▸ **EXERCISE AIM**:
Continue the excerpt below on OLAP storage approaches and indexing, starting right after its final sentence.

───── EXCERPT TO READ

A popular technique to deal with the sparse data is chunking [33]. The full cube (array) is chunked into small pieces called cuboids. For a non-empty cell, a(OffsetInChunk,data) pair is stored. Zhao et. al. describe a single pass, multi-way algorithm that overlaps the different group-by computations to minimize the memory requirement. The authors also give a lower-bound for the memory which is required by the minimal memory spanning tree (MMST) of the optimal dimension order (which increases with the domain sizes of these dimensions). Their performance evaluations show that a MOLAP server using an appropriate chunk-offset compression algorithm is much faster than most ROLAP servers. However, if there is not enough memory to hold the MMST, several passes over the input data are needed. In the first read-write pass, data is partitioned. In the second read-write pass, the partitions are clustered further into chunks. Additional passes may be needed to compute all aggregates in the MMST execution plan. In this case, the initialization time may be prohibitively large. In addition, since the materialized views reside on disk, answering OLAP queries may require multiple disk I/Os.

To address the scalability problem of MOLAP, Goil and Choudhary proposed a parallel MOLAP infrastructure called PARSIMONY [10, 11]. Their algorithm incorporates chunking, data compression, view optimization using a lattice framework, as well as data partitioning and parallelism. The chunks can be stored as multi-dimensional arrays or (OffsetInChunk,data) pairs depending on whether they are dense or sparse. The OffsetInChunk is bit-encoded (BESS). However, like other MOLAP implementations, the algorithm still suffers from high I/O costs during aggregation because of frequent paging operations that are necessary to access the underlying data.

In general, ROALP is more scalable in terms of the data size, while MOLAP has better performance when the number of dimensions is small. However, the decision of whether to use ROLAP or MOLAP does not only depend on the original data size but also the data volume which is defined as the product of the cardinalities. To illustrate our point, consider a database with 50 billion records and three dimensions each having 100 values. Suppose that each row needs 4*4 bytes (assuming an integer uses 4 bytes and the table has one measure), then the data size is 16*50*109 = 800GB but the data volume is 100*100*100 = 1M. In this case, MOLAP would be a better choice.

Arbor software's Essbase [3], Oracle Express [27] and Pilot LightShip [28] are based on MOLAP technology. The latest trend is to combine ROLAP and MOLAP in order to take advantage of the best of both worlds. For example, in PARSIMONY, some of the operations within sparse chunks are relational while operations between chunks are multidimensional.

2.3. Work on Indexing

Specialized index structures are another way to improve the performance of OLAP queries. The use of complex index structures is made possible by the fact that the data warehouse is a “read-mostly” environment in which updates are performed in large batch processes. This allows time for reorganizing the data and indexes to a new optimal clustered form.

──────────
───── DATASET

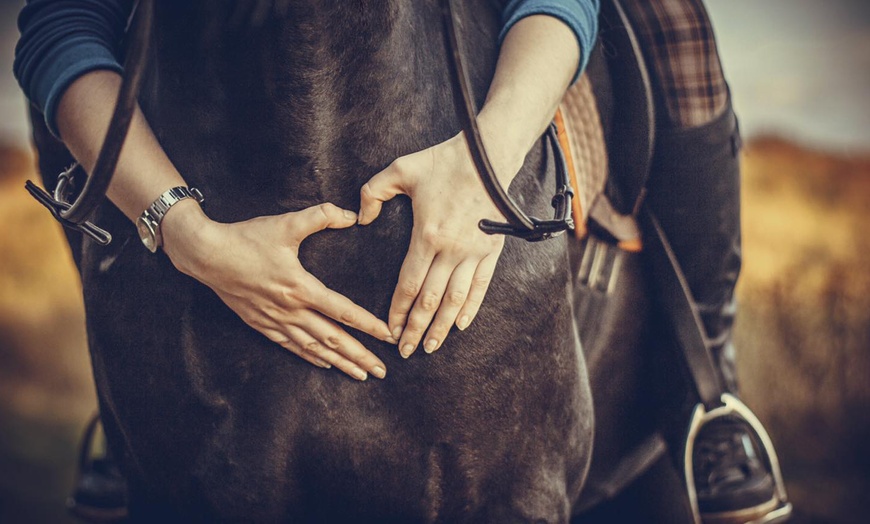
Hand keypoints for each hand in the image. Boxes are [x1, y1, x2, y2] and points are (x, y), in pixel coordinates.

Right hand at [163, 201, 394, 380]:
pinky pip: (291, 346)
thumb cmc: (246, 238)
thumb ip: (321, 216)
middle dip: (360, 356)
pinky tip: (325, 363)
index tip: (388, 336)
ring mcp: (274, 320)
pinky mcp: (261, 324)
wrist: (205, 254)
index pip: (343, 311)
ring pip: (314, 348)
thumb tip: (351, 214)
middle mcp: (290, 310)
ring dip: (340, 363)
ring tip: (361, 375)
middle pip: (333, 338)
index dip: (368, 325)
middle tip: (382, 371)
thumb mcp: (286, 223)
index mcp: (300, 287)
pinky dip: (311, 356)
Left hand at [358, 132, 510, 356]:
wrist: (487, 154)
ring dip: (441, 327)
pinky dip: (471, 309)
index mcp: (426, 236)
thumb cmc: (442, 161)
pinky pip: (481, 287)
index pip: (408, 285)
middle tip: (405, 351)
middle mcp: (451, 250)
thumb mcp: (400, 170)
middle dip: (415, 329)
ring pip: (456, 301)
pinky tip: (461, 326)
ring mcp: (473, 253)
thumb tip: (360, 218)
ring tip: (430, 346)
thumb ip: (373, 192)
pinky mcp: (491, 250)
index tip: (389, 330)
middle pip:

──────────

▸ **SOLVED EXERCISE**:
When the domain sizes are small, a bitmap index structure [26] can be used to help speed up OLAP queries. A bitmap index for a dimension with m values generates m bitmaps (bit vectors) of length N, where N is the number of records in the underlying table. To initialize a bitmap index on a particular attribute (dimension) of a table, we set the bits in each bitmap as follows: for each record we indicate the occurrence of a particular value with a 1 in the same row of the bitmap that represents the value; the bits in all other bitmaps for this row will be set to 0.

Bitmap indexes use bit-wise logical AND, OR, NOT operations to speed up the computation of the where-clause predicates in queries. However, simple bitmap indexes are not efficient for large-cardinality domains and large range queries. In order to overcome this deficiency, an encoded bitmap scheme has been proposed [5]. Suppose a dimension has 1,024 values. Instead of using 1,024 bit vectors most rows of which are zero, log 1024 = 10 bit vectors are used plus a mapping table, and a Boolean retrieve function. A well-defined encoding can reduce the complexity of the retrieve function thus optimizing the computation. However, designing well-defined encoding algorithms remains an open problem.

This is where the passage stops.